Mari kita bangun masjid ini, bukan sekadar dengan harta, tetapi dengan cinta, dengan keikhlasan, dengan harapan. Agar kelak, ketika kita telah tiada, doa-doa tetap mengalir untuk kita, dan pahala tak pernah berhenti mencatat nama kita di sisi-Nya.
Sebab janji Allah itu pasti. Dan surga adalah jaminan bagi mereka yang berlomba dalam kebaikan.”
Pelangi Surga di Langit Jabal Fattah
Hari berganti, dan pesan itu menyebar ke berbagai penjuru. Seorang saudagar datang dengan bahan bangunan, seorang ibu menyerahkan tabungannya, seorang anak kecil mengulurkan koin-koin dari celengannya.

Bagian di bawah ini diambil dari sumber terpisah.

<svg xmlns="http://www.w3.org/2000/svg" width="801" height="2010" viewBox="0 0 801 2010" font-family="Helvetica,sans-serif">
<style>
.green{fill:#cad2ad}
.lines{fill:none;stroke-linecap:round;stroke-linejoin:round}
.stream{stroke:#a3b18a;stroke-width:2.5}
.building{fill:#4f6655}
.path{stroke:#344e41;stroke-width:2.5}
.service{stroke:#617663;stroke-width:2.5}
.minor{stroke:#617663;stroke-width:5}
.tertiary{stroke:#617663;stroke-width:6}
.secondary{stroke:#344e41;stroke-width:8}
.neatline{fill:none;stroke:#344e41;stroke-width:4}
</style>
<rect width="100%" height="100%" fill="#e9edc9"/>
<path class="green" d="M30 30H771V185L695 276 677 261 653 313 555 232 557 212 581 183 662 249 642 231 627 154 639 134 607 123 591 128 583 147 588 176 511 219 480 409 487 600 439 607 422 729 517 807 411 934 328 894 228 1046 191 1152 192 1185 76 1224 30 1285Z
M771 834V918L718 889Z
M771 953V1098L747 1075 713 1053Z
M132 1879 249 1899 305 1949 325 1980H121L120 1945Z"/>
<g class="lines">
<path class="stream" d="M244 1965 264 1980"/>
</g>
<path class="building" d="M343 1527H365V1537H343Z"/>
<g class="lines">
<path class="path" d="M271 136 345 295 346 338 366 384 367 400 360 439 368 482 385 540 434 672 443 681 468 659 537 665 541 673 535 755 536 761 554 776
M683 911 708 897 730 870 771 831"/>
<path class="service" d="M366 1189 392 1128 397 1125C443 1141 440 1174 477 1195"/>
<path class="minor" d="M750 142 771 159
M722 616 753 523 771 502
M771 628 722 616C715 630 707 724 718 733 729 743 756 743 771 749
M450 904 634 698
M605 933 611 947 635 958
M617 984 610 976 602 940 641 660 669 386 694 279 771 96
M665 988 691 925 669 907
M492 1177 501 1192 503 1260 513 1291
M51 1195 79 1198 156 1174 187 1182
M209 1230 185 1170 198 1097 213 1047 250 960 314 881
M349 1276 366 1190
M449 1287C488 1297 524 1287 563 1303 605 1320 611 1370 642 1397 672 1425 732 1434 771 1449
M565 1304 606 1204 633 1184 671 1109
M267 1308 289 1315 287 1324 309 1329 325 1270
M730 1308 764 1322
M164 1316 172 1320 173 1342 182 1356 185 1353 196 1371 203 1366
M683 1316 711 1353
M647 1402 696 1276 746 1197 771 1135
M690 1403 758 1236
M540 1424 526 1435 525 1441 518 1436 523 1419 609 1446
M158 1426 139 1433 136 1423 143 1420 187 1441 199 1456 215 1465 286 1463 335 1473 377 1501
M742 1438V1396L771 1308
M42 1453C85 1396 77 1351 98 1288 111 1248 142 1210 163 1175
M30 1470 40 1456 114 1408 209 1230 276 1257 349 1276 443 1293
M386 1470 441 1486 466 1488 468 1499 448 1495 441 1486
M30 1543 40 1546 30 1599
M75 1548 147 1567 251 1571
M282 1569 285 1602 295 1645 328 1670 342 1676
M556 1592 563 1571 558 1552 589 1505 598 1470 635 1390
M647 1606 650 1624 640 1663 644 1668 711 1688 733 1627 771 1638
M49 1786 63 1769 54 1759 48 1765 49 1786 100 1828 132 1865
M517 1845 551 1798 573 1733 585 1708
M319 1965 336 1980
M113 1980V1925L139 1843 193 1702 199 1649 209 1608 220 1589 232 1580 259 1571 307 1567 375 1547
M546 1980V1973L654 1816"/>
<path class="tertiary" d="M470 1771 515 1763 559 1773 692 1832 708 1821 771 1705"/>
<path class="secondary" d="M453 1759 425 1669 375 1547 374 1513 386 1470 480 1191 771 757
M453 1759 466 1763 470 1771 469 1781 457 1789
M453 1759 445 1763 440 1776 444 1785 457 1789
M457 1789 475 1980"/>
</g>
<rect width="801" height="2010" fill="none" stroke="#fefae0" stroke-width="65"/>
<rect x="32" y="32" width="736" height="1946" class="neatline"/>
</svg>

Langkah-langkah kecil mulai membangun dinding, atap pun mulai dipasang, dan lantai masjid tak lagi hanya tanah merah. Masjid Jabal Fattah semakin kokoh, bukan hanya oleh semen dan bata, tetapi oleh doa dan cinta yang mengalir di setiap bagiannya.
Di suatu senja yang syahdu, saat bangunan telah hampir rampung, langit kembali mengirimkan pelangi. Kali ini lebih indah, lebih terang.
Asmaulhusna menatap kagum. “Kak Ridho, pelanginya ada lagi!”
Ridho tersenyum, menatap ke langit. “MasyaAllah… Pelangi surga itu nyata, Nak. Ia bukan hanya di langit, tapi juga di setiap kebaikan yang kita lakukan di dunia.”